Tempe almost ready to cut the Internet cables
Wireless to be available citywide by February
by Beth Cochran published on Tuesday, November 29, 2005
Ashley Lowery / THE STATE PRESS
Tempe Mayor Hugh Hallman and other speakers of the official Cutting of the Wire ceremony watch a recording made earlier that day of Arizona Sen. John McCain speaking about wireless technology Monday at Tempe Beach Park.
Tempe residents will soon be able to check their e-mail from anywhere in the city, making Tempe the largest city in the nation to go wireless.
City officials met Monday at Tempe Beach Park to dedicate the wireless system and demonstrate the new network, which will umbrella the city via approximately 400 antenna and radio units mounted on streetlights and buildings.
NeoReach Wireless, the service provider, will roll out the network, known as WazTempe, in five phases.
Already in its second phase, the company expects the installation to be complete by February.

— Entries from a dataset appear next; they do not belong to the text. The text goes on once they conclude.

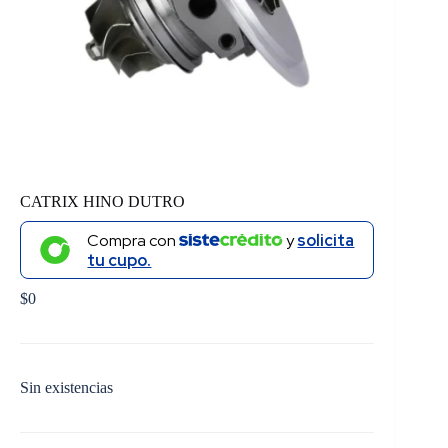
CATRIX HINO DUTRO
Compra con
y
solicita
tu cupo.
$
0
Sin existencias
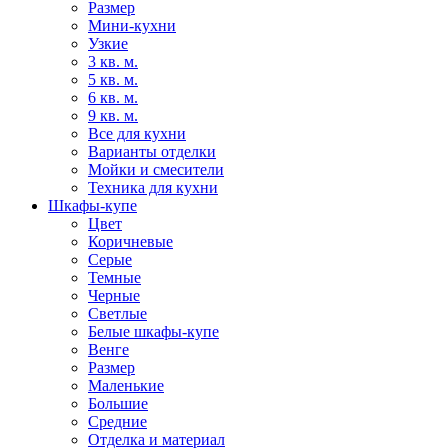
Размер
Мини-кухни
Узкие
3 кв. м.
5 кв. м.
6 кв. м.
9 кв. м.
Все для кухни
Варианты отделки
Мойки и смесители
Техника для кухни
Шкафы-купе
Цвет
Коричневые
Серые
Темные
Черные
Светлые
Белые шкафы-купе
Венге
Размер
Маленькие
Большие
Средние
Отделка и материал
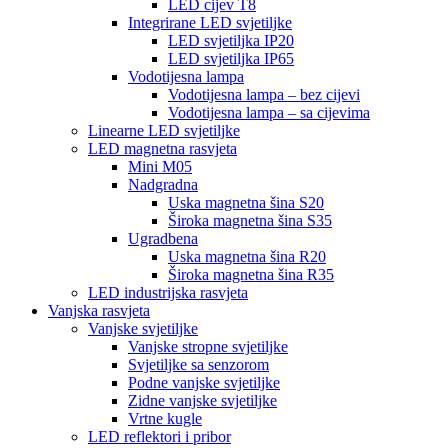
LED cijev T8
Integrirane LED svjetiljke
LED svjetiljka IP20
LED svjetiljka IP65
Vodotijesna lampa
Vodotijesna lampa – bez cijevi
Vodotijesna lampa – sa cijevima
Linearne LED svjetiljke
LED magnetna rasvjeta
Mini M05
Nadgradna
Uska magnetna šina S20
Široka magnetna šina S35
Ugradbena
Uska magnetna šina R20
Široka magnetna šina R35
LED industrijska rasvjeta
Vanjska rasvjeta
Vanjske svjetiljke
Vanjske stropne svjetiljke
Svjetiljke sa senzorom
Podne vanjske svjetiljke
Zidne vanjske svjetiljke
Vrtne kugle
LED reflektori i pribor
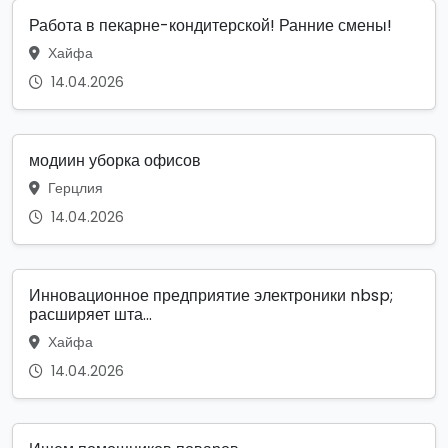
Работа в пекарне-кондитерской! Ранние смены!
Хайфа
14.04.2026
модиин уборка офисов
Герцлия
14.04.2026
Инновационное предприятие электроники nbsp;
расширяет шта...
Хайфа
14.04.2026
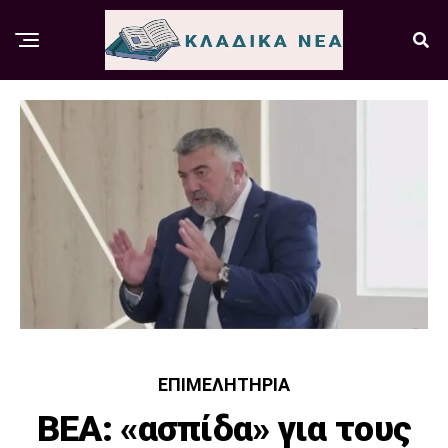
ΕΠΙΜΕΛΗΤΉΡΙΑ
ΒΕΑ: «ασπίδα» για τους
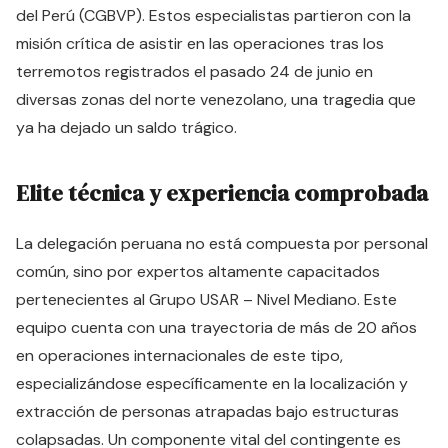
del Perú (CGBVP). Estos especialistas partieron con la
misión crítica de asistir en las operaciones tras los
terremotos registrados el pasado 24 de junio en
diversas zonas del norte venezolano, una tragedia que
ya ha dejado un saldo trágico.
Elite técnica y experiencia comprobada
La delegación peruana no está compuesta por personal
común, sino por expertos altamente capacitados
pertenecientes al Grupo USAR – Nivel Mediano. Este
equipo cuenta con una trayectoria de más de 20 años
en operaciones internacionales de este tipo,
especializándose específicamente en la localización y
extracción de personas atrapadas bajo estructuras
colapsadas. Un componente vital del contingente es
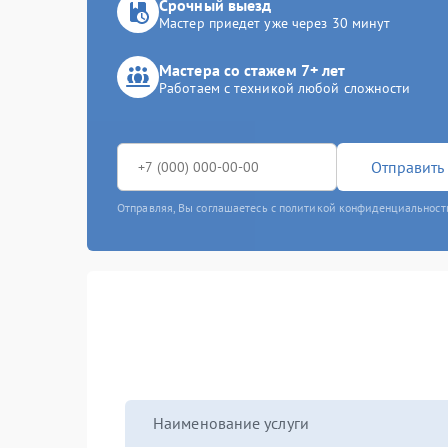
Срочный выезд
Мастер приедет уже через 30 минут
Мастера со стажем 7+ лет
Работаем с техникой любой сложности
Отправить 
Отправляя, Вы соглашаетесь с политикой конфиденциальност
Наименование услуги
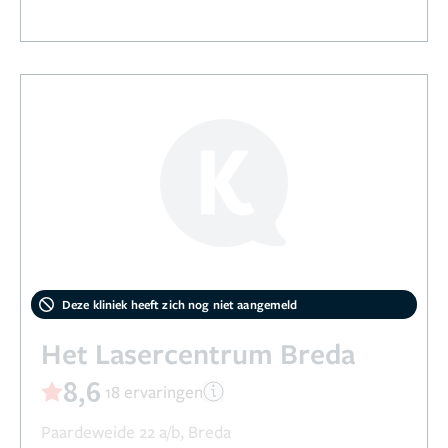
Deze kliniek heeft zich nog niet aangemeld
Het Lasercentrum Breda
8,6
18 ervaringen
Paardeweide 22 a/b, Breda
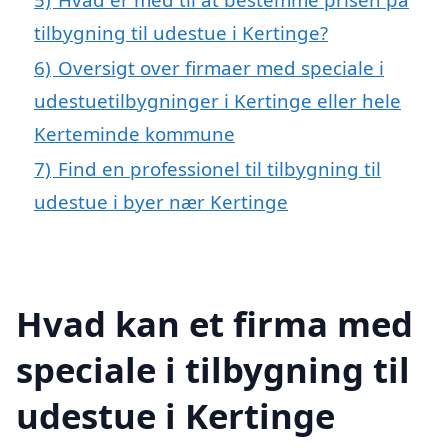
tilbygning til udestue i Kertinge?
6)
Oversigt over firmaer med speciale i
udestuetilbygninger i Kertinge eller hele
Kerteminde kommune
7)
Find en professionel til tilbygning til
udestue i byer nær Kertinge
Hvad kan et firma med
speciale i tilbygning til
udestue i Kertinge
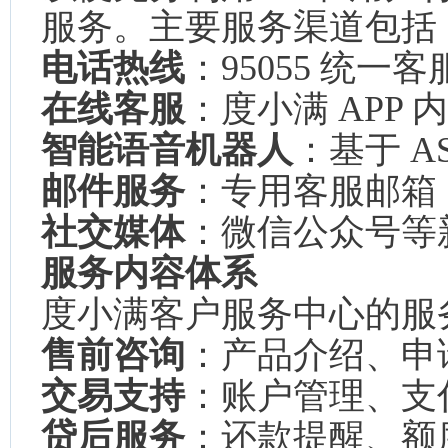
服务。主要服务渠道包括
电话热线
：95055 统一客
在线客服
：度小满 APP
智能语音机器人
：基于 A
邮件服务
：专用客服邮箱
社交媒体
：微信公众号等
服务内容体系
度小满客户服务中心的服
售前咨询
：产品介绍、申
交易支持
：账户管理、支
贷后服务
：还款提醒、额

Tempe Deputy Chief Information Officer Dave Heck said the plan to go wireless has been in the works for about two years.
"It came about through discussion with ASU and the city to offer wireless around the campus and downtown area," he said.
Tempe City Manager Will Manley said the 40-square-mile stretch of wireless Internet is a vital step for Tempe.
"It shows that we are a forward-thinking, high-tech city that high-tech companies would want to locate," Manley said.
Manley said it wouldn't prevent current Internet providers from offering their services, as well.
Sen. John McCain, R-Ariz., said in a recorded statement the United States is lagging in high-speed Internet services and this is one way to help push the country to the forefront.
"Sadly, it seems instead of leading the world in this essential technology, we're falling behind other nations," McCain said.
Tempe Mayor Hugh Hallman stressed the benefits the network will have on the city and community.
"We are on the verge of a new society that will improve communication, improve education, improve all kinds of aspects of high-tech, knowledge-based industries," Hallman said.
Subscribers can log on for $29 a month or buy one-day service for $9.95, though some areas will offer free service.
"It still will be free access to those who are coming downtown, to Arizona State campus and around the town lake," Hallman said.
ASU has already been offering free wireless service around campus and played a role in bringing it to Tempe.
Chief Information Officer Bill Lewis said one of the main reasons ASU got on board with wireless technology was to address issues of delivering remote education.
"People can have access to education without having to come to the university itself," Lewis said.